Scarface (1932)

Howard Hawks | 1hr 33min

While Howard Hawks can’t take full responsibility for initiating the gangster film, we can at least give him credit for solidifying it as a genre before the Production Code cut its legs out from under it in the mid-1930s. It wouldn’t be until the emergence of New Hollywood directors like Francis Ford Coppola or Martin Scorsese in the 1970s that there was any serious revival in the United States, and another decade or so before Brian de Palma directed his remake of this film. But for a long time, it was Hawks’ Scarface which reigned supreme as the peak of the genre, setting an early standard for the sort of anti-hero we so often keep coming back to.

Tony Camonte’s arc is less of a character study than that of Tony Montana’s in de Palma’s version, but instead Hawks is far more interested in the world and legend that is built around such a threatening figure as this. The two films hit similar beats in their character journeys, playing on Freudian archetypes of the Madonna-whore complex in Tony’s relationship with his sister, as well as the murder of his boss to become the new drug kingpin in town. But Camonte is ultimately a more cowardly creature than Montana. Rather than madly going out all guns blazing in his final moments after his sister is shot, he completely breaks down. As a final gut punch, she calls him out for this weakness with her dying breath.

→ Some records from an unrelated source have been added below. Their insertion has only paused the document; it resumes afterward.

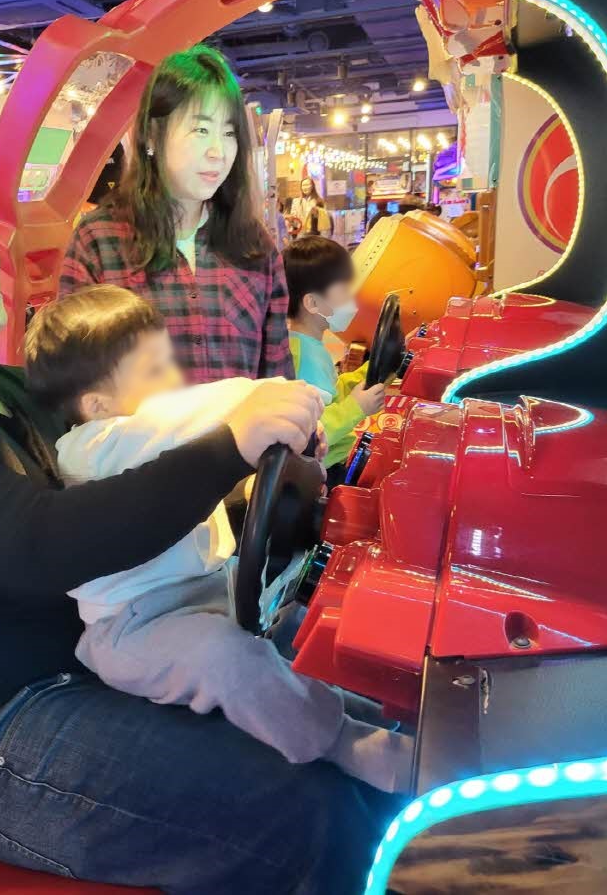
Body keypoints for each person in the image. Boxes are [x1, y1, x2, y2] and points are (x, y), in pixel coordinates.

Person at [0, 147, 395, 894]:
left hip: (103, 661)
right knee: (308, 811)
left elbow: (134, 461)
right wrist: (229, 447)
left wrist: (257, 465)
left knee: (351, 708)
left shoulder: (14, 390)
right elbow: (43, 544)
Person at [25, 284, 412, 793]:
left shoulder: (151, 444)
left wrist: (291, 435)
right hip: (133, 629)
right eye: (155, 371)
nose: (175, 380)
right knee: (225, 657)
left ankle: (371, 711)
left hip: (209, 590)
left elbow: (207, 445)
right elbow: (180, 417)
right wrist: (273, 399)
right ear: (97, 404)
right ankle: (340, 741)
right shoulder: (91, 447)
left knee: (291, 621)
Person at [60, 45, 293, 384]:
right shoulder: (99, 241)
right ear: (153, 136)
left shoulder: (253, 245)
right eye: (201, 130)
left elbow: (277, 379)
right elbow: (74, 382)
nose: (218, 152)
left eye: (229, 133)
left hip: (246, 423)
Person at [284, 236, 386, 476]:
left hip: (331, 461)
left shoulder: (306, 345)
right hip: (322, 472)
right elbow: (312, 433)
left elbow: (330, 394)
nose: (351, 301)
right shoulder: (304, 360)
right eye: (342, 292)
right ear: (312, 302)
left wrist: (373, 370)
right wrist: (356, 407)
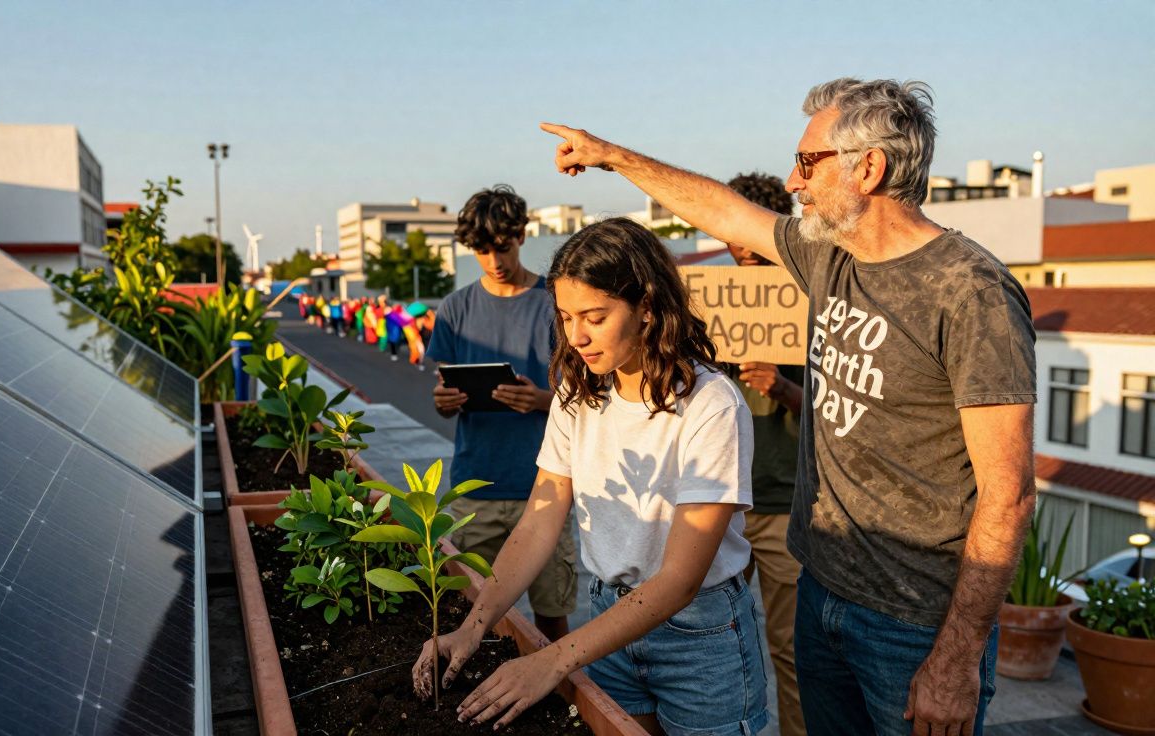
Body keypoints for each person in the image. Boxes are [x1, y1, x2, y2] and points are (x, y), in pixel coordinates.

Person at [541, 77, 1037, 736]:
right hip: (822, 593)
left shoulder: (970, 293)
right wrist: (612, 155)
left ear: (870, 167)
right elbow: (723, 211)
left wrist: (955, 658)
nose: (793, 180)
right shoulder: (830, 255)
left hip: (913, 626)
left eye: (807, 161)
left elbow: (1008, 494)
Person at [419, 218, 767, 735]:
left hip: (700, 638)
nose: (576, 336)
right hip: (610, 624)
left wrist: (553, 660)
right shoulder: (577, 395)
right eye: (564, 317)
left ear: (647, 307)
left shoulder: (709, 404)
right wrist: (473, 628)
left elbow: (679, 579)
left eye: (595, 317)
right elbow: (539, 520)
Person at [425, 184, 579, 644]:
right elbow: (441, 389)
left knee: (553, 617)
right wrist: (443, 402)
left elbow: (585, 398)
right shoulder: (454, 309)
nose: (495, 260)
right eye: (482, 250)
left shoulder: (556, 303)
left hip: (546, 489)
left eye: (503, 247)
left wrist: (542, 400)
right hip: (477, 486)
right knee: (475, 616)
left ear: (522, 236)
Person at [719, 171, 808, 736]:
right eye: (732, 230)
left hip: (782, 503)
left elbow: (843, 413)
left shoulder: (811, 301)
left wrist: (785, 389)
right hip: (720, 501)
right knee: (712, 643)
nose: (743, 245)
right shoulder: (713, 304)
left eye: (754, 231)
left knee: (793, 653)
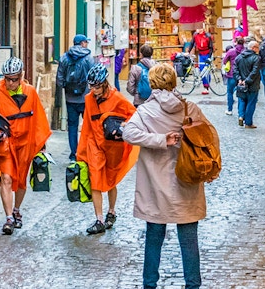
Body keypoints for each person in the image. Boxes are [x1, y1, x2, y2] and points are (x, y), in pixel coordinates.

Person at [123, 63, 220, 289]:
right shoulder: (189, 109)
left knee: (154, 239)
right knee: (189, 241)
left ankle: (150, 285)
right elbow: (210, 138)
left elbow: (128, 132)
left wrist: (158, 140)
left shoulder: (145, 112)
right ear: (174, 82)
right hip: (186, 185)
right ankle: (192, 285)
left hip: (155, 189)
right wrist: (212, 168)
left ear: (153, 84)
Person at [0, 57, 51, 235]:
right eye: (7, 79)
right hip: (6, 144)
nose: (10, 83)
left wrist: (41, 144)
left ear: (21, 76)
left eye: (14, 79)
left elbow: (38, 119)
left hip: (25, 144)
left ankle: (16, 210)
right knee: (6, 178)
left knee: (21, 180)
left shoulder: (30, 92)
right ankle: (8, 218)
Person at [77, 63, 139, 235]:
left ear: (104, 84)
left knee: (111, 180)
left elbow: (133, 113)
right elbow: (88, 124)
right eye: (91, 86)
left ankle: (111, 211)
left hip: (113, 146)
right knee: (95, 179)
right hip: (94, 144)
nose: (94, 90)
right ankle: (99, 219)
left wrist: (124, 125)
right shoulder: (89, 99)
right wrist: (82, 151)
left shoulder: (117, 98)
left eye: (96, 86)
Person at [56, 34, 94, 162]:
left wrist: (66, 88)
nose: (86, 44)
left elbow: (59, 78)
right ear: (82, 43)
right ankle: (85, 152)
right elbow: (93, 76)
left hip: (70, 98)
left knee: (72, 126)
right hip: (86, 98)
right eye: (86, 42)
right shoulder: (88, 58)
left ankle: (73, 154)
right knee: (88, 126)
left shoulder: (64, 57)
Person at [233, 40, 261, 129]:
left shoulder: (239, 57)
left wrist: (239, 79)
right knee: (251, 103)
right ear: (253, 48)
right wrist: (247, 80)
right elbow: (255, 71)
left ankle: (241, 116)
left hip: (241, 84)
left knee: (241, 100)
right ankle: (248, 123)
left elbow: (235, 69)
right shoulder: (256, 58)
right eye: (257, 47)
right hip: (252, 85)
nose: (258, 49)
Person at [222, 37, 245, 116]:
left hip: (232, 74)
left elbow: (224, 61)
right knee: (241, 93)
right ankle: (240, 112)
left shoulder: (231, 51)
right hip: (242, 75)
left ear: (236, 42)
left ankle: (230, 109)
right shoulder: (245, 51)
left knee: (230, 92)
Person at [189, 28, 214, 95]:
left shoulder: (208, 36)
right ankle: (205, 87)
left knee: (207, 71)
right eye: (197, 28)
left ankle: (207, 86)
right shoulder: (195, 35)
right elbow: (192, 43)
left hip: (207, 54)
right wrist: (188, 52)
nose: (199, 30)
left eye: (200, 28)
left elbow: (211, 47)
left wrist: (209, 57)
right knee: (202, 70)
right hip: (201, 54)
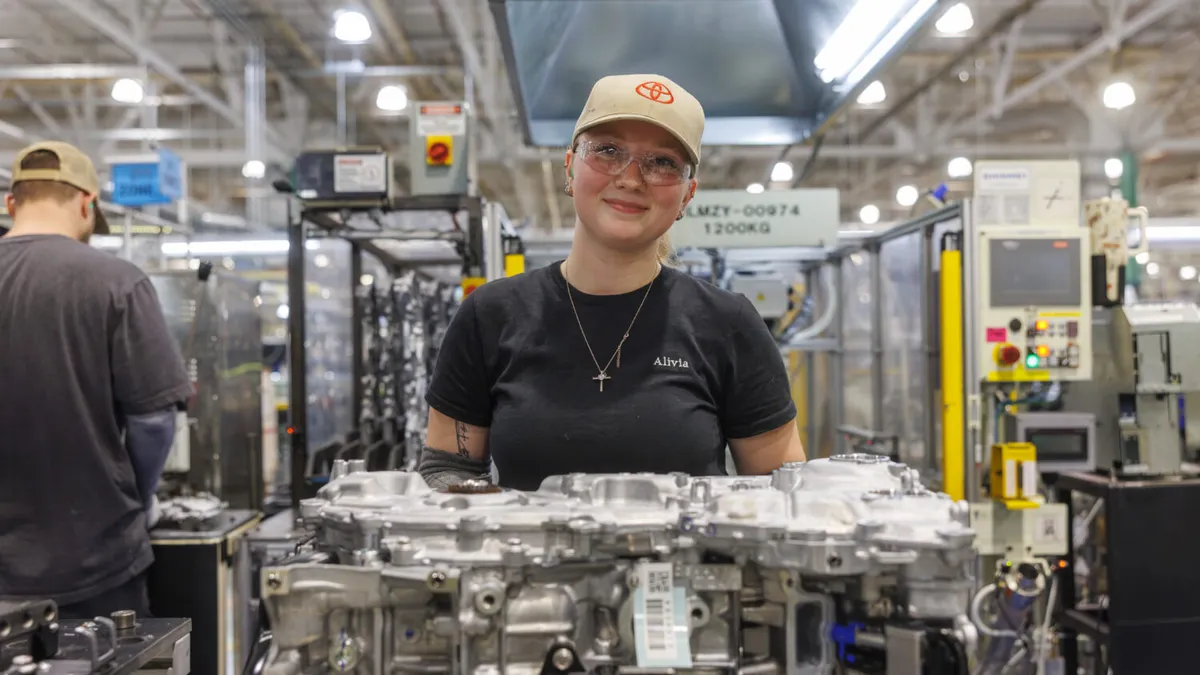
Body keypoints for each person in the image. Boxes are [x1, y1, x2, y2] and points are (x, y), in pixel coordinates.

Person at [419, 74, 806, 491]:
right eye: (607, 151)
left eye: (662, 163)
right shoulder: (490, 316)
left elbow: (782, 489)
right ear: (570, 167)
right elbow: (449, 472)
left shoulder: (728, 323)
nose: (631, 178)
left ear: (687, 196)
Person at [0, 141, 191, 619]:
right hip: (93, 561)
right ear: (87, 204)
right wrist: (136, 499)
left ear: (11, 203)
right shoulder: (117, 282)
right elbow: (153, 421)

“I don’t want to stay. You’re afraid.”

Camonte collapsing under pressure in his final minutes, his true cowardice revealed.

Of course, this is a side of Camonte that only comes out behind closed doors under extreme pressure. The word on the street and in the newspapers paints him out as a larger-than-life figure – loathed by some, revered by others, but feared by all. So much of the gang warfare we see carried out is in short, sharp bursts of gunshots that are over within a few seconds, and target victims who are often dead before they even realise what’s happening.

Between these spurts of violence, Hawks is patient with his narrative. In the very first shot of the film, we slowly roll from the dark streets of 1920s Chicago into a nightclub after hours. Inside, crime boss Louis Costillo is wrapping up some private business with associates, and Hawks is sure to clutter every inch of his mise-en-scene with furniture, plants, and streamers. As Costillo makes a phone call, we suddenly detach from him. Our eye is caught by a shadow, moving slowly and quietly across a wall, which then turns into a silhouette behind a screen. All it takes is three gunshots from this mysterious intruder to kill Costillo, and to pay off on the masterful suspense of Hawks’ three-minute long take which introduced us to this dirty underworld.

A three-minute long take rolling from the street into a club, and ending with this terrifying assassination lit behind a screen.

To rewind a little, it is worth noting that at the start of this tracking shot, Hawks opens on the image of a street sign forming a cross shape at its intersection with the post. Though we don’t know it yet, X’s are harbingers of death in this film, marking characters who are destined to die. Scorsese surely would have had Scarface in mind when he used the exact same motif in The Departed, and Hawks is at least his equal here in the creative ways he works it into his mise-en-scène. Everything from lights, shadows, wooden roof beams, apartment numbers, and even a strike at a bowling alley seems to ominously brand each of Camonte’s targets, building tension each time by warning us of impending murders. But of course, the greatest use of this motif lies right in the film’s very title – the small, X-shaped scar on Camonte’s left cheek, marking him for dead right from the very start.

A brilliant dedication to a motif, as Hawks uses X’s all through his lighting and sets to mark characters for dead.

With that small wound, slicked back hair, and wild, angry eyes, Paul Muni strikes an intimidating figure that any newspaper would surely milk to fuel their own fear-mongering parade. But as the Chief of Detectives points out, even with that tone of dread that is attached to Camonte’s name, there is also an awe that surrounds him.

“That’s the attitude of too many morons in this country. They think these hoodlums are some sort of demigods. What do they know about a guy like Camonte? They sentimentalise him, romance. Make jokes about him. They had some excuse for glorifying our old western bad men. They met in the middle of the street at high noon, and wait for each other to draw. But these things sneak up and shoot a guy in the back, and then run away.”

One of the great performances of the 1930s – Paul Muni as Tony Camonte, leering and scowling all throughout.

In drawing this comparison to the “bad men” of the previous century, Hawks paints out an America in decline. Violence has always been a mainstay in world history, but in this new era where a coward like Camonte can reign supreme, it is conducted with secrecy and treachery, thereby repressing our most honest expressions of humanity. In wrapping up these ideas into a patient, brooding narrative, and then intermittently rupturing it with acts of brutality, Hawks effectively cuts right to the menacing heart of the gangster genre.

The real-life St. Valentine’s Day Massacre hauntingly captured in these shadows.